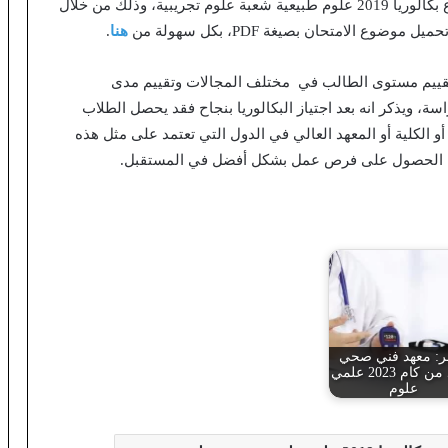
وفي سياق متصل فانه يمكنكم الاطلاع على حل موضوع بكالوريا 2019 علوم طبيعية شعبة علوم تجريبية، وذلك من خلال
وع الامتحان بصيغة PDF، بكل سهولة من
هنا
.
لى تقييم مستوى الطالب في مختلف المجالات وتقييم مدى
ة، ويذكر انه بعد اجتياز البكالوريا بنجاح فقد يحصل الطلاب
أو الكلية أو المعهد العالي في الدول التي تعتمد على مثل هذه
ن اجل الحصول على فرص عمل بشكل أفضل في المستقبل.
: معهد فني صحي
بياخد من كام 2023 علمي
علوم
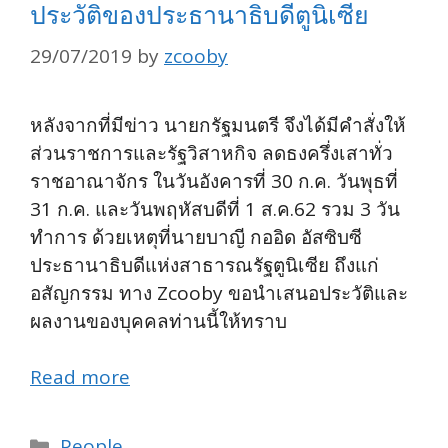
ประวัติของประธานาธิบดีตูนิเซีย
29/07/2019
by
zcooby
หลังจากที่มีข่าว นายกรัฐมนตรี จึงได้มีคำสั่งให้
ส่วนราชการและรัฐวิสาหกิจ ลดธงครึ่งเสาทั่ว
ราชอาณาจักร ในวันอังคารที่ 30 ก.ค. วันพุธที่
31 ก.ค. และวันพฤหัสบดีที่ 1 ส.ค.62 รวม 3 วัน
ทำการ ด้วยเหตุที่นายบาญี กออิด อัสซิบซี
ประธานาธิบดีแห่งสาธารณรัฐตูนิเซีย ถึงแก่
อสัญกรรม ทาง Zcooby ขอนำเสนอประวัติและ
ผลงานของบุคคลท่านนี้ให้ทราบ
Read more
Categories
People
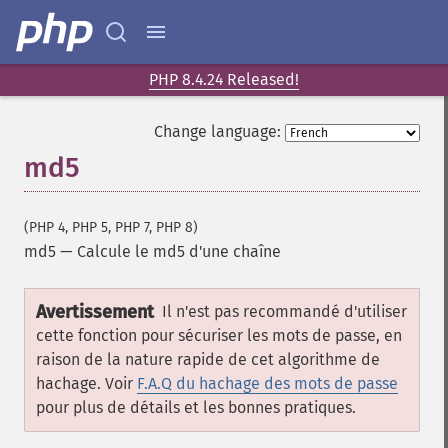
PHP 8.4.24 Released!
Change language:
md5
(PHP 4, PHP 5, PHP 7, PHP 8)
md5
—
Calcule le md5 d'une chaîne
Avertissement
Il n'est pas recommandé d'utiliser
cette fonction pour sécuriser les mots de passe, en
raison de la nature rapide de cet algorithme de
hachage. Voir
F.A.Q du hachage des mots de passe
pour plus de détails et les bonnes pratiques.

**WHAT NEEDS TO BE DONE:** Please write out every line of text in the rows above as it appears, leaving the pictures out of your answer.

**EXERCISE RESULT:**
وفي سياق متصل فانه يمكنكم الاطلاع على حل موضوع بكالوريا 2019 علوم طبيعية شعبة علوم تجريبية، وذلك من خلال
وع الامتحان بصيغة PDF، بكل سهولة من
هنا
.
لى تقييم مستوى الطالب في مختلف المجالات وتقييم مدى
ة، ويذكر انه بعد اجتياز البكالوريا بنجاح فقد يحصل الطلاب
أو الكلية أو المعهد العالي في الدول التي تعتمد على مثل هذه
ن اجل الحصول على فرص عمل بشكل أفضل في المستقبل.
: معهد فني صحي
بياخد من كام 2023 علمي
علوم
ประวัติของประธานาธิบดีตูนิเซีย
29/07/2019
by
zcooby
หลังจากที่มีข่าว นายกรัฐมนตรี จึงได้มีคำสั่งให้
ส่วนราชการและรัฐวิสาหกิจ ลดธงครึ่งเสาทั่ว
ราชอาณาจักร ในวันอังคารที่ 30 ก.ค. วันพุธที่
31 ก.ค. และวันพฤหัสบดีที่ 1 ส.ค.62 รวม 3 วัน
ทำการ ด้วยเหตุที่นายบาญี กออิด อัสซิบซี
ประธานาธิบดีแห่งสาธารณรัฐตูนิเซีย ถึงแก่
อสัญกรรม ทาง Zcooby ขอนำเสนอประวัติและ
ผลงานของบุคคลท่านนี้ให้ทราบ
Read more
Categories
People
PHP 8.4.24 Released!
Change language:
md5
(PHP 4, PHP 5, PHP 7, PHP 8)
md5
—
Calcule le md5 d'une chaîne
Avertissement
Il n'est pas recommandé d'utiliser
cette fonction pour sécuriser les mots de passe, en
raison de la nature rapide de cet algorithme de
hachage. Voir
F.A.Q du hachage des mots de passe
pour plus de détails et les bonnes pratiques.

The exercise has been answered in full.